Hydrothermal synthesis of ultrasmall CuCrO2 nanocrystal alternatives to NiO nanoparticles in efficient p-type dye-sensitized solar cells

Abstract

In this study, we present a facile hydrothermal synthesis of ultrasmall delafossite CuCrO₂ nanocrystals, with a typical size of 15 nm × 5 nm, and a high surface area of 87.86 m² g⁻¹, thermally stable up to 400 °C. The screen-printed CuCrO₂ films sintered at different temperatures and under different atmospheres present different optical transmittances, tunable BET surface areas, dye adsorbing amounts, and tunable hole transport rates and hole recombination kinetics, which allows the optimization of the performance of p-type dye sensitized solar cells (DSSCs) based on CuCrO₂ photocathodes.

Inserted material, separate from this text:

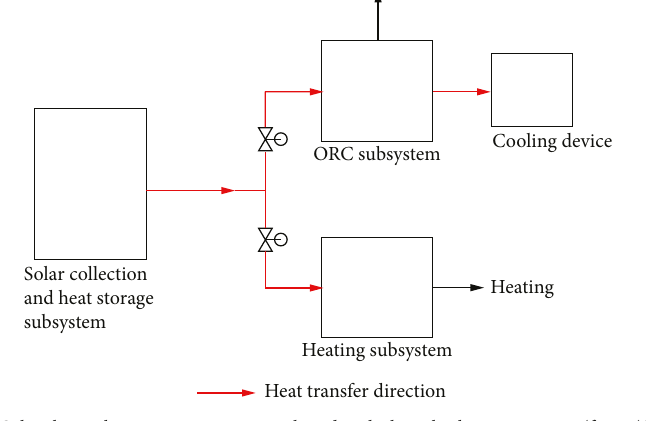
Figure 2: Forms when the building heating load is less than the e ff ective heat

At optimized conditions, an open circuit voltage of 102 mV, a short circuit density of 0.491 mA cm⁻², a fill factor of 0.398 and an overall photoconversion efficiency of 0.0194% were finally achieved for a coumarin 343 dye sensitized CuCrO₂ solar cell. This record is acceptably high in comparison to a DSSC based on an NiO photocathode prepared and tested in similar experimental conditions. The light harvesting properties, charge collection capability, and flat-band potential of CuCrO₂ photocathodes and the NiO photocathode have been critically compared.